-- Document passage --
= = =
Marbach forms part of a larger storage programme within EnBW’s generation and infrastructure portfolio. The company says it currently operates 20 battery systems with more than 100MWh of installed capacity and is developing or already building a further 1,800MWh of storage. EnBW also says new solar park projects now routinely include batteries, while other large storage developments are progressing elsewhere in its portfolio. That points to a wider shift in utility planning, with batteries moving from marginal ancillary assets into mainstream generation, balancing, and site-redevelopment strategies.
The Marbach scheme also illustrates how existing power sites are being repurposed for storage. Reusing established sites can simplify parts of the delivery process, particularly where land use, grid access, and control-room integration are already in place. It can also bring storage closer to the parts of the system where flexibility is most valuable, especially when transmission constraints, renewable variability, and local balancing needs are intensifying. Brownfield deployment has therefore become an increasingly common route for grid batteries across Europe.
= = =
-- Record excerpts --
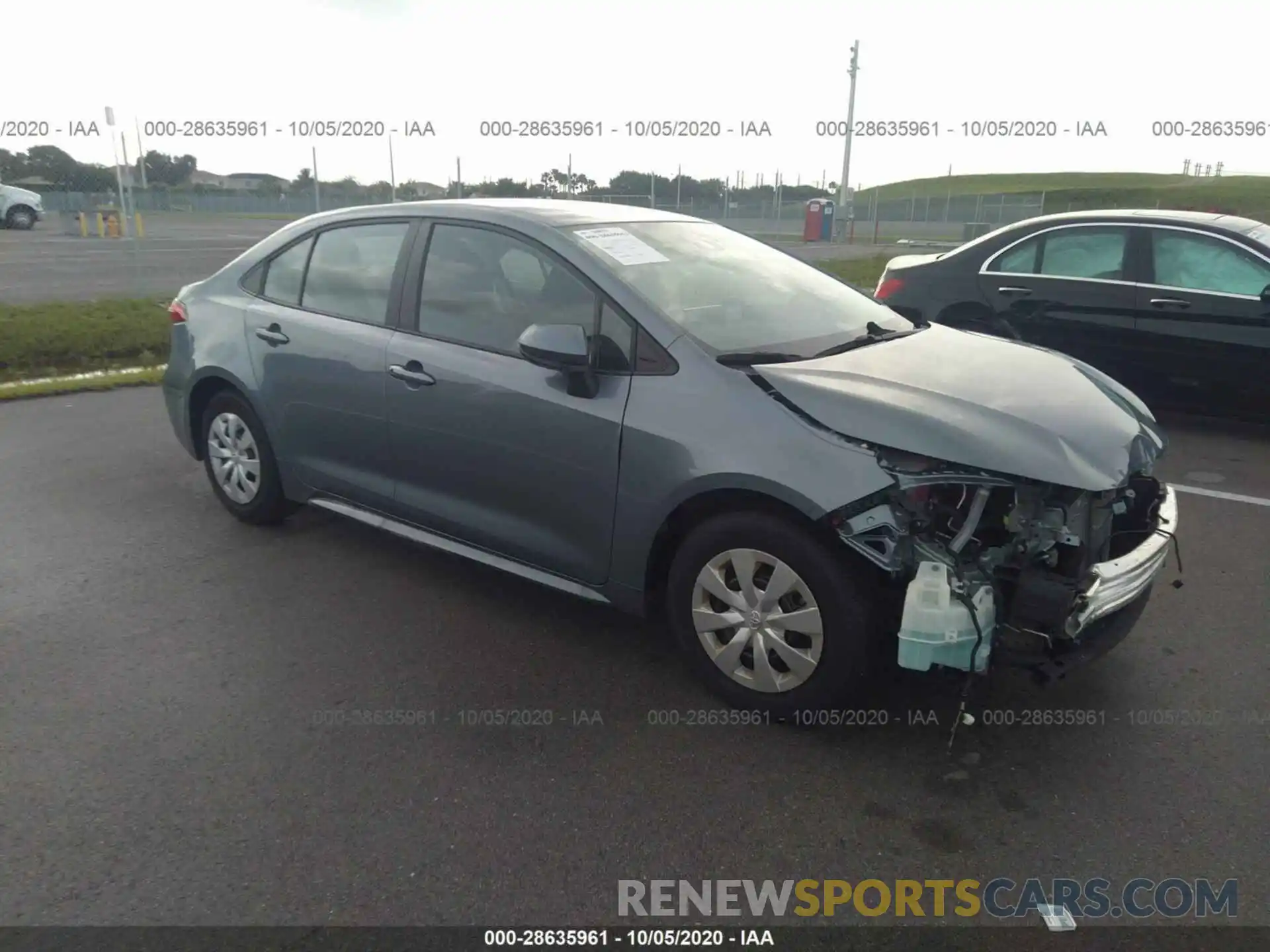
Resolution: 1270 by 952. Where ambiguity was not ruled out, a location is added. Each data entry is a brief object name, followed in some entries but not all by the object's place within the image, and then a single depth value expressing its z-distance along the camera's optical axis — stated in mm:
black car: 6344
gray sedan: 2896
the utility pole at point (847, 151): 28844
= = =
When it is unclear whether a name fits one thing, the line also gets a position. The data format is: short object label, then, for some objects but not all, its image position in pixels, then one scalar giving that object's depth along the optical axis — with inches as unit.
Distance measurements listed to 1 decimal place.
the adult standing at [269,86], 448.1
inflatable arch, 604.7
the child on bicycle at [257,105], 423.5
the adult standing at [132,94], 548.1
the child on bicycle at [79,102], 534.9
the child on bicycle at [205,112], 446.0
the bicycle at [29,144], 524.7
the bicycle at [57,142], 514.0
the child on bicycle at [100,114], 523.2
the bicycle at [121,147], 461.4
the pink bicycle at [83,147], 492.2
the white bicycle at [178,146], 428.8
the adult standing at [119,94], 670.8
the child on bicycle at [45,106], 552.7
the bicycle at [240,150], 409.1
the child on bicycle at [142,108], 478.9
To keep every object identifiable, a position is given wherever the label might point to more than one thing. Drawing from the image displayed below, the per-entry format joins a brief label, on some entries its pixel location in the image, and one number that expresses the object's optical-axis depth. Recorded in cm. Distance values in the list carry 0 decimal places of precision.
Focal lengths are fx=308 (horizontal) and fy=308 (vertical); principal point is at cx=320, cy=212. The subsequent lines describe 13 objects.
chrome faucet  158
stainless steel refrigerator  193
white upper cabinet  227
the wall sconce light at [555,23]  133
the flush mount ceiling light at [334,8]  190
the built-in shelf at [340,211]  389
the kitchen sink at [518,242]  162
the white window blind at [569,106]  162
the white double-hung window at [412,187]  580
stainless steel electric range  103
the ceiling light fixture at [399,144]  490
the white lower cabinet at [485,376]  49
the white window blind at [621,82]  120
= = =
-- Task set --
#1 According to the passage on EnBW's Marbach storage project, how many battery systems does the company currently operate?
#2 Continue the passage on EnBW's Marbach storage project from its final sentence.

-- Task-by-task outputs --
#1 20 battery systems, with more than 100MWh of installed capacity.

#2
Southern Germany remains a logical location for that build-out. The region is managing a changing generation mix, pressure on transmission corridors, and a continuing need for fast-response assets that can support voltage, frequency, and short-term balancing as conventional plant retires or is reconfigured. EnBW’s own positioning of the Marbach battery alongside other grid-support infrastructure reflects the increasingly hybrid character of modern power sites, where storage, grid services, and dispatchable plant operate as part of the same system architecture rather than in isolation.
The project is due online at the end of 2026 and will provide another indication of how quickly utilities can convert existing power infrastructure into large-scale storage. If the current deployment pattern continues, the reuse of legacy generation sites for batteries is likely to become a more established part of Europe’s power network development over the coming years.